La loro prima preoccupazione, tornando ogni primavera a Cadrò dal fondovalle, è sempre ripulire il sentiero che dalla frazione scende a Chialamberto e che hanno percorso tante volte recandosi al lavoro. L’insegnamento, per il signor Domenico, rappresentava ben più di una trasmissione di saperi; era il modo per guidare i ragazzi ad un sistema di principi e radicarli nella propria cultura. In franco-provenzale, di cui conosce perfettamente la complessa grafia, egli ha scritto una serie di racconti per la pura soddisfazione di conservare nel tempo le peculiarità di questo antico linguaggio, tanto che li tiene in un suo quaderno senza pensare di pubblicarli. È bello sentirlo parlare in patois con la moglie, in un mondo che è soltanto loro, per far riemergere luoghi, abitudini, oggetti di vita quotidiana. In momenti ormai lontani, in cui la tutela delle realtà locali non era così sentita, il maestro assegnava di compito ai suoi allievi delle ricerche sul concreto che li circondava, le usanze, le attività d’ogni giorno, i sentieri, i piloni, raccogliendo poi gli elaborati migliori in una sorta di libro. Un lavoro che coinvolgeva e si imprimeva nella mente, come testimonia il nipote, il signor Giuseppe Perotti, che è stato suo scolaro. Suscitano contemporaneamente tenerezza ed ammirazione le gite scolastiche di allora, che erano brevi escursioni nei posti più significativi dei dintorni, come il Roch d’ le Masche, Pian di Vassola, Chiappili.
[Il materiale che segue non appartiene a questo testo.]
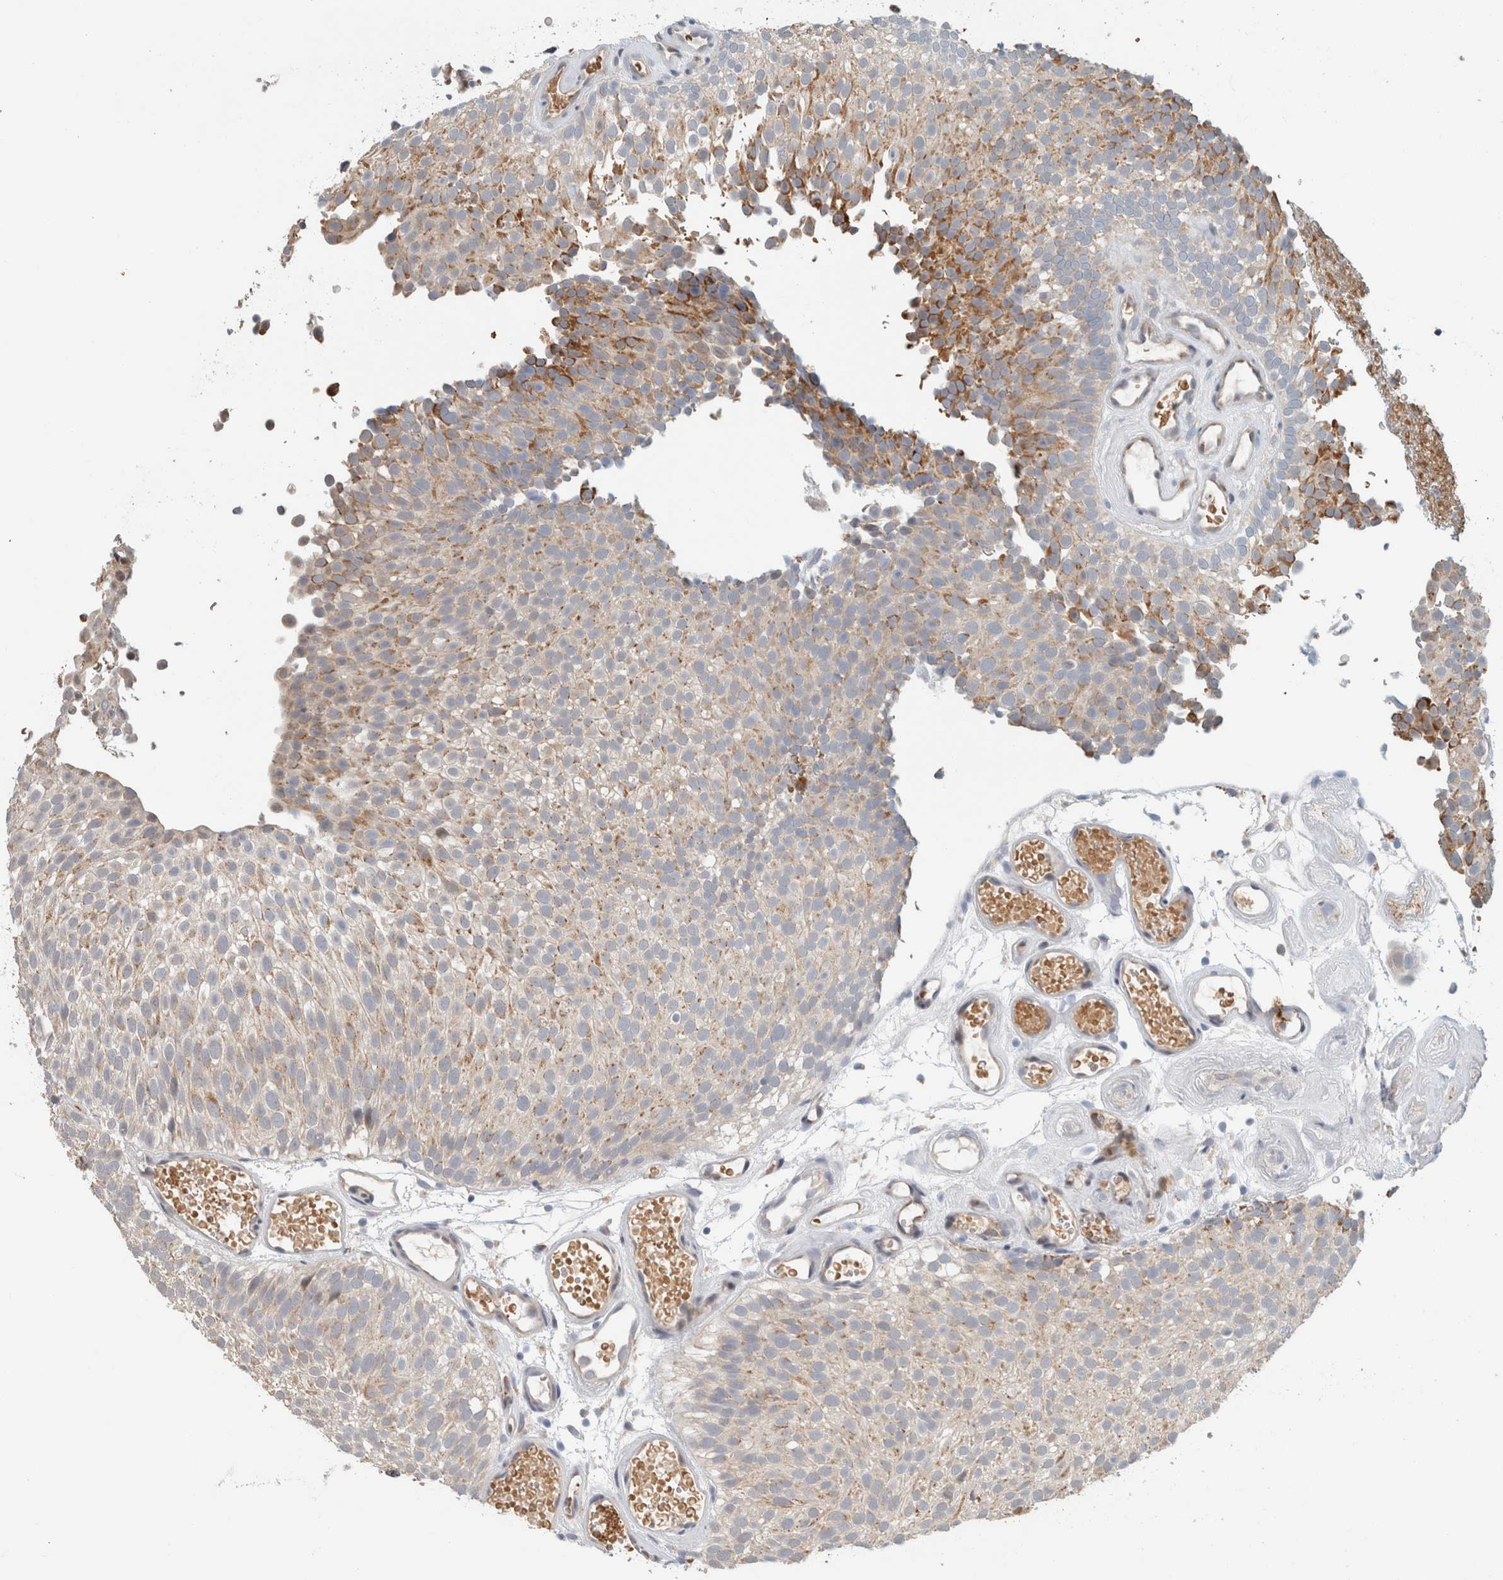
{"staining": {"intensity": "strong", "quantity": "<25%", "location": "cytoplasmic/membranous"}, "tissue": "urothelial cancer", "cell_type": "Tumor cells", "image_type": "cancer", "snomed": [{"axis": "morphology", "description": "Urothelial carcinoma, Low grade"}, {"axis": "topography", "description": "Urinary bladder"}], "caption": "Urothelial cancer stained with immunohistochemistry (IHC) shows strong cytoplasmic/membranous positivity in about <25% of tumor cells.", "gene": "CRAT", "patient": {"sex": "male", "age": 78}}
E come dimenticare le giornate precedenti Ognissanti, dedicate alla visita del cimitero, al ricordo dei defunti e perciò delle proprie radici? I ragazzi d’oggi partecipano in quartiere alle feste interetniche, a scuola imparano a conoscere il couscous, ma in una regione come il Piemonte, dove la montagna occupa tanta parte, non sanno che cosa sia una balma, una cengia, una posa. Si asseconda il consumismo scegliendo per gli scolari “uscite didattiche” in luoghi sempre più distanti e costosi, che fanno colpo, e si cancella ogni riferimento al passato. Anche tra i pochi giovani rimasti in valle si vanno perdendo le memorie di fatti, luoghi, persone, perché, non più supportate, hanno smarrito la valenza emozionale che rivestivano per gli anziani. Allievo del maestro Perrone è stato Giovanni Drò, che per molti mesi all’anno torna nella sua Candiela. Gli abitanti di questa borgata erano chiamati “vaiola”, quelli che parlano forte, gridano, ma il signor Giovanni non è così: il suo è un parlare pacato, quasi sommesso, che induce all’ascolto. Insieme alla moglie ci riceve con disponibilità nella sua casa, restaurata con cura, e ci documenta con una memoria eccezionale sulla toponomastica di cime, baite, pascoli, ruscelli, che sfilano con i loro nomi che nessuna carta riporta. Gli s’illuminano gli occhi quando elenca valichi e punte, dove saliva andando in cerca di ruta, genziana ed altre piante medicinali o dell’erba “rungioira” (una specie di timo) che si dava alle bestie per facilitarne la ruminazione. Negli alpeggi della zona ha conosciuto presto la fatica, lavorando come garzone dai dieci anni in poi e conservandone tanti ricordi. Come quella volta che, a settembre, in una giornata di maltempo le mucche gli erano scappate ed aveva dovuto inseguirle correndo al lontano Pian Quarchietto, inzuppato fino all’osso; o quando, seduto presso una baita, ne aveva sentito provenire un rumore di voci misteriose che l’aveva impressionato, salvo scoprire dopo un bel po’, con il padrone da lui coinvolto nella ricerca, che era l’effetto del vento su un vetro rotto.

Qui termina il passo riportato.